A year later South Africa joined them, making it BRICS. The whole exercise was conceived as a counterweight-in-the-making to the West-obsessed United Nations, the World Bank, IMF and other multilateral organizations that follow – in the terms of top-notch thinkers and economists – a neo-colonial policy with the US dollar as the reserve currency.
The BRICS nations, which had either rung out old monarchies or liberated themselves from colonial oppression, had long craved decolonization, but the US and its allies used every pretext to delay this overdue process. In the meantime, there were efforts such as the Non-Aligned Movement (NAM) that demonstrated the passion of multiple countries to break out of the clutches of American-centric global institutions, especially financial institutions, which had become instruments zealously used by the US and certain former colonial powers to control the resources of other countries.
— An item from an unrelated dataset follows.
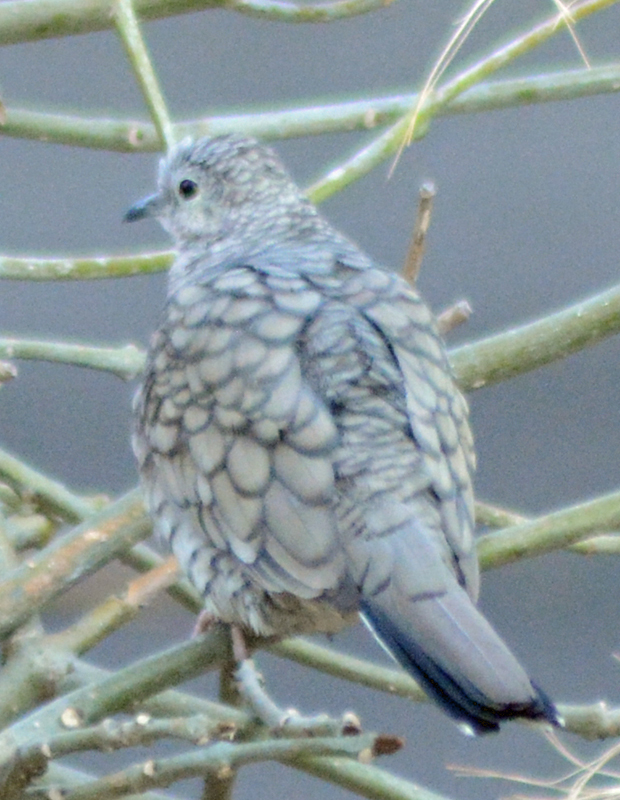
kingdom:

Any bid to question the hegemony of these global power structures was considered blasphemy, and the Western mainstream media promptly denounced any alternatives to the economic order of the day as non-starters or damp squib. At the same time, they kept silent on the aspirations of the countries that had fought colonial and expansionist powers tooth and nail in the first half of the century to rewrite world history.